今後日本はそれを教訓として、ソフトウェア開発力を高め、ハードウェアと1セットで売っていくという考えを持っていないといけないと思います。だからこそ私は、自社の売り上げだけを考えるのではなく、お客様や業界全体への貢献に繋がるような仕事を意識しています。

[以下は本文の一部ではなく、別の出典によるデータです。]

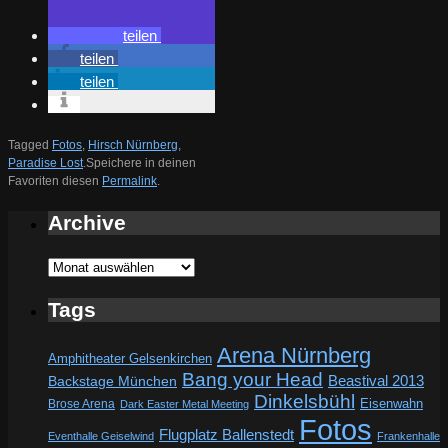
teilen
teilen
teilen
Tagged
Fotos
,
Hirsch Nürnberg
,
Paradise Lost
.
Speichere in deinen
Favoriten diesen
Permalink
.
Archive
Archive
Tags
Arena Nürnberg
Amphitheater Gelsenkirchen
Bang your Head
Beastival 2013
Backstage München
Dinkelsbühl
Eisenwahn
Brose Arena
Dark Easter Metal Meeting
Fotos
Flugplatz Ballenstedt
Eventhalle Geiselwind
Frankenhalle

大きな展望としては「ITゼネコン」と呼ばれる多重下請け構造を改善していきたいと思っています。
大手ITベンダーがプログラミングやインフラ構築業務を下請け企業に発注するこの体制がまかり通っていると、結果的に労働環境の悪化や、日本国内のIT技術力の衰退にも繋がります。
また、そういう意味ではオフショア開発も見逃せない問題です。オフショアとは日本よりも給与水準の低い発展途上国などにIT開発業務を委託することで、人件費削減の面では確かに効果的な方法です。
しかしオフショア開発を増やしていった結果、IT技術がどこに残るのかと言えばそれは日本ではなく、委託を受けた外国なんですよね。海外から見ても、コストが低いのであれば最初から直接受託国に依頼するという流れになってしまいます。
日本は資源国ではないので、製造業を含め、モノづくりができる力を蓄えておかないと、先の経済が本当に悲惨な状態になってしまいます。
それを防ぐためにも、私はソフトウェア開発を日本の産業として残さなくてはいけないと思いますし、同時に、IT技術力をしっかりと国内に残していけるような組織を造っていきたいと考えています。

若者へのメッセージ

人間が一番幸せを感じられる瞬間は、自分の価値を提供できたときです。
だから、自分にしかできないことがある人はもちろん強みになりますが、そうじゃなくても、自分ができることをたくさん持っておく、増やしておくというのは大切だと思います。
たとえば、料理ができるようになる、ゲームがうまくなる等、なんでもいいんです。
もし映画が好きな人なら、レビューがたくさんできるようになれば、人から「詳しいね!」と褒められたり「おすすめの映画ある?」と意見を聞かれたりすると思います。
つまり、できることが増えるというのは、それだけ人に価値を与えられて、幸せな気持ちになるための手数が増えるということだと覚えておいてください。「TikTokが超好き!」とかでも良いんですよ。
ぜひ意識して取り組んでみてください。